To change the permissions on the dedicated KMS instance for an AAP, you can update the policies of the AAP. This way, different applications can access the required instances.

  1. Log on to the KMS console.
  2. In the top navigation bar, select the region in which you want to create an AAP.
  3. In the left-side navigation pane, click Applications.
  4. Click the name of an AAP. On the page that appears, click Update in the upper-right corner.
  5. In the Update Application Access Point dialog box, update the policies.
    1. Click the Plus icon to the right of Policies.
    2. In the RBAC Policy dialog box, configure the following parameters and click Create.
      ParameterDescription
      Policy NameThe name of the policy.
      ScopeThe scope of the policy.

      Select the service ID of the dedicated KMS instance.

      RBAC PermissionsThe permission management template. The template specifies an operation that can be performed on specific resources.

      Select CryptoServiceKeyUser.

      Accessible ResourcesThe resources on which the policy takes effect. You can use one of the following methods to configure resources:
      • Method 1: In the Key: Resources section, select existing resources and click the Left icon.
      • Method 2: In the Key: Selected Resources section, click the Plus icon.
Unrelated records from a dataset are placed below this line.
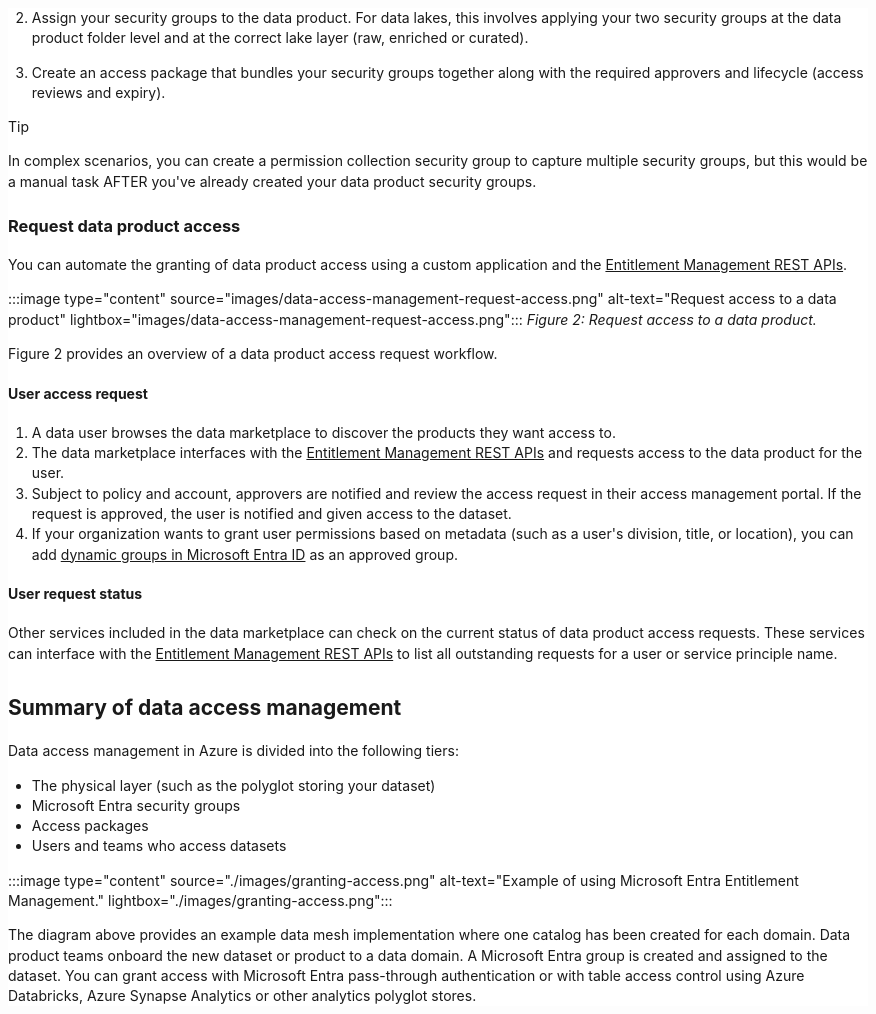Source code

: 2. Assign your security groups to the data product. For data lakes, this involves applying your two security groups at the data product folder level and at the correct lake layer (raw, enriched or curated).

3. Create an access package that bundles your security groups together along with the required approvers and lifecycle (access reviews and expiry).

> [!TIP]
> In complex scenarios, you can create a permission collection security group to capture multiple security groups, but this would be a manual task AFTER you've already created your data product security groups.

### Request data product access

You can automate the granting of data product access using a custom application and the [Entitlement Management REST APIs](/graph/api/resources/entitlementmanagement-overview).

:::image type="content" source="images/data-access-management-request-access.png" alt-text="Request access to a data product" lightbox="images/data-access-management-request-access.png":::
*Figure 2: Request access to a data product.*

Figure 2 provides an overview of a data product access request workflow.

#### User access request

1. A data user browses the data marketplace to discover the products they want access to.
2. The data marketplace interfaces with the [Entitlement Management REST APIs](/graph/api/resources/entitlementmanagement-overview) and requests access to the data product for the user.
3. Subject to policy and account, approvers are notified and review the access request in their access management portal. If the request is approved, the user is notified and given access to the dataset.
4. If your organization wants to grant user permissions based on metadata (such as a user's division, title, or location), you can add [dynamic groups in Microsoft Entra ID](/azure/active-directory/enterprise-users/groups-create-rule) as an approved group.

#### User request status

Other services included in the data marketplace can check on the current status of data product access requests. These services can interface with the [Entitlement Management REST APIs](/graph/api/resources/entitlementmanagement-overview) to list all outstanding requests for a user or service principle name.

## Summary of data access management

Data access management in Azure is divided into the following tiers:

- The physical layer (such as the polyglot storing your dataset)
- Microsoft Entra security groups
- Access packages
- Users and teams who access datasets

:::image type="content" source="./images/granting-access.png" alt-text="Example of using Microsoft Entra Entitlement Management." lightbox="./images/granting-access.png":::

The diagram above provides an example data mesh implementation where one catalog has been created for each domain. Data product teams onboard the new dataset or product to a data domain. A Microsoft Entra group is created and assigned to the dataset. You can grant access with Microsoft Entra pass-through authentication or with table access control using Azure Databricks, Azure Synapse Analytics or other analytics polyglot stores.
In the dialog box that appears, specify resources and click Add.
        Note You can use the wildcard characters asterisk (*) as a suffix.
      Network Access RulesThe network type and IP address that are allowed for access to the instance.

      In the Rules section, select existing rules or perform the following steps to create a rule:

      1. Click the Plus icon.
      2. In the Create Network Access Rule dialog box, configure the following parameters:
        • Name: Enter the name of the network access rule.
        • Network Type: Select the type of the network that is allowed for access to the instance.

          If your application accesses the instance over a virtual private cloud (VPC), select Private.

        • Description: Enter a description about the network access rule.
        • Allowed Private IP Address: Enter the IP addresses that are allowed to access the instance.

          You can enter private IP addresses or CIDR blocks. You must separate multiple IP addresses or CIDR blocks with commas (,).

      3. Click Create.
      4. Select the new rule and click the Left icon.
    3. Select the new policy and click the Left icon.
  6. Enter a description and click Update.

Delete an AAP

After an AAP is deleted, all the client keys that are bound to the AAP are deleted.

Warning Before you delete an AAP, make sure that the AAP is no longer in use. If you delete an AAP that is in use, your services may become unavailable.
  1. Log on to the KMS console.
  2. In the top navigation bar, select the region in which you want to create an AAP.
  3. In the left-side navigation pane, click Applications.
  4. Find the AAP that you want to delete and click Delete in the Actions column.
  5. In the Delete Application Access Point message, click OK.

Delete a client key

Client keys are used to authenticate applications. When you create a client key, you must save the PKCS 12 file of the client key. If the PKCS 12 file is lost, you must delete the client key and create a different client key.

Warning Before you delete a client key, make sure that the client key is no longer in use. If you delete a client key that is in use, your services may become unavailable.
  1. Log on to the KMS console.
  2. In the top navigation bar, select the region in which you want to create an AAP.
  3. In the left-side navigation pane, click Applications.
  4. Click the name of the AAP.
  5. In the Client Key section, find the client key and click Delete in the Actions column.
  6. In the Delete Client Key message, click OK.